Evaluator: deterministic system or simulator that scores candidates.
Budget & stop rules: time/iteration cap, spend cap, plateau criteria.

OpenEvolve automates (solution + evaluation) loop; like a human-researcher would do:

Code-level search: edits policy/algorithm code (not just knobs) to produce executable candidates.
Execution & scoring: runs each candidate through the evaluator; logs metrics and artifacts.
Selection & refinement: retains "best" candidates, updates prompts/seeds, and iterates.
Export & reproduce: returns the best program(s) plus a complete reproducer (config, prompts, workloads, seeds).

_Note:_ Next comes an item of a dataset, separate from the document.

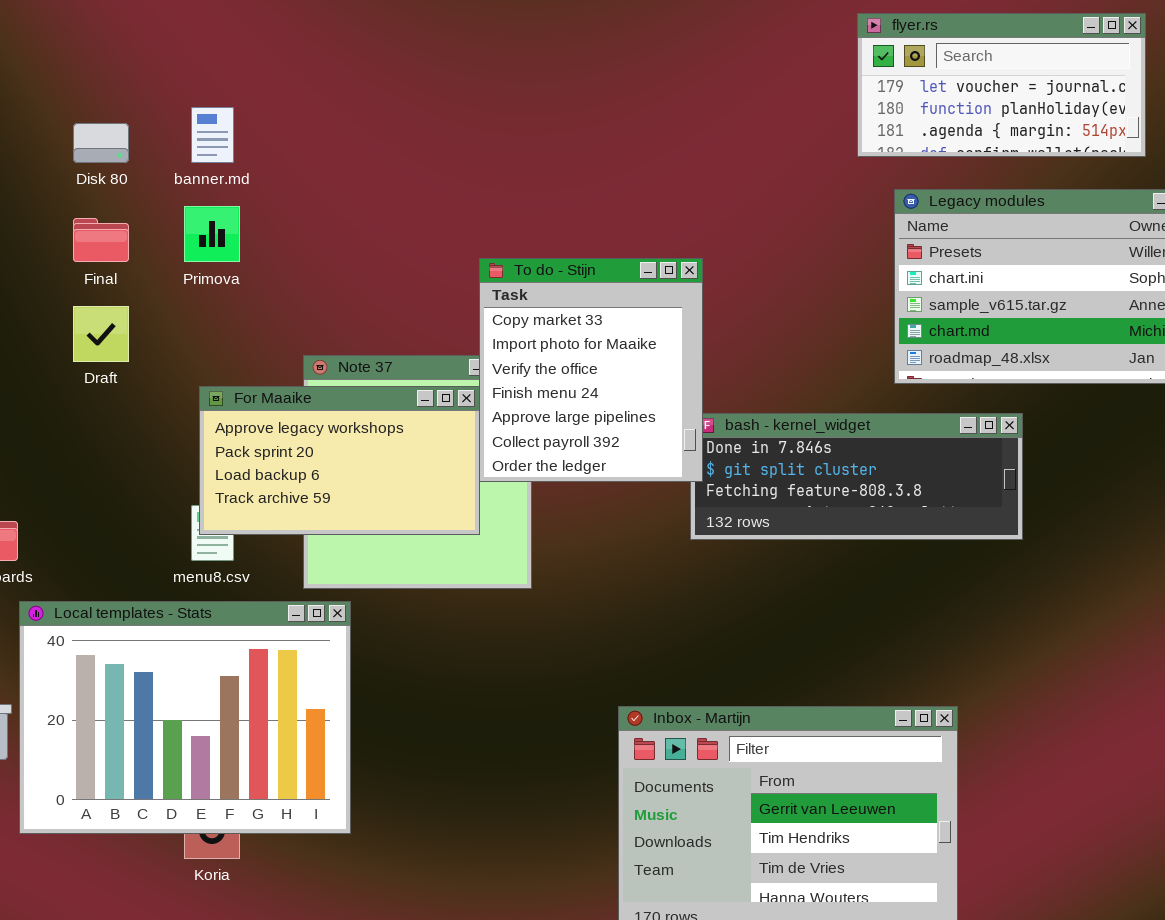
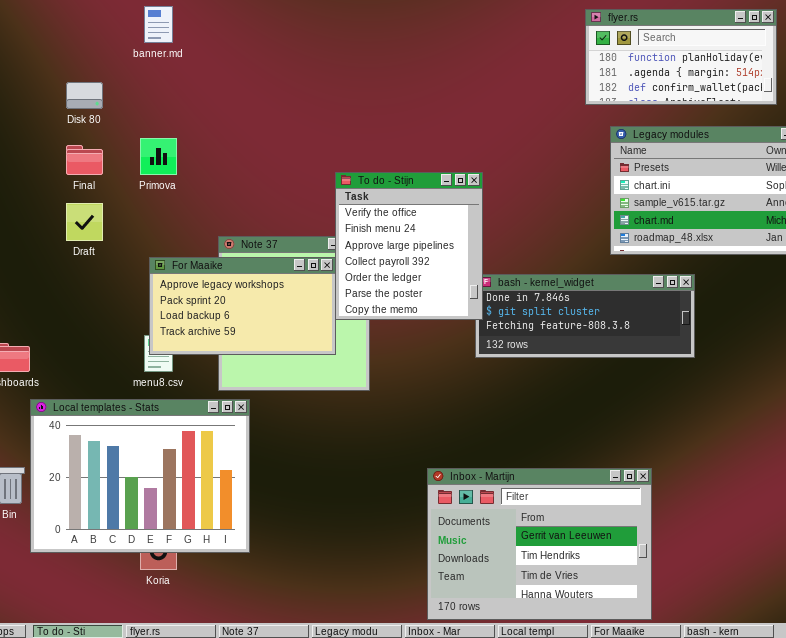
flyer.rs: [857,13,1146,157] -> [585,9,777,105], scrolled down 1 row
banner.md: [191,107,234,163] -> [144,6,173,43], moved
To do - Stijn: [479,258,703,482] -> [335,172,483,320], scrolled down 2 rows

Summary: User defines what to optimize and how to measure it; OpenEvolve searches over how to implement it and returns measured, reproducible improvements.

Caveats & mitigations: Results can overfit to specific traces or hardware configs. Re-score winners on new workloads/hardware and validate on held-outs; OpenEvolve supports this via config-driven re-runs, fully reproducible runs (prompts/seeds/configs/workloads), and early-stop with exportable reproducers for external verification.

What this means for teams adopting OpenEvolve?

Fit & prerequisites

Works best when you have objective, verifiable metrics (throughput, cost, deadlines), representative workloads with hold-outs, and a deterministic evaluator (system or simulator).

Budget & runtime expectations

Plan for hours-scale searches with evaluation spend typically in the single to low double-digit USD range; costs scale with evaluator complexity and model choice.

Human responsibilities

You still own problem framing, evaluator fidelity (correctness/constraints), anti–reward-hacking safeguards, and validation on held-out/shifted workloads for generalization.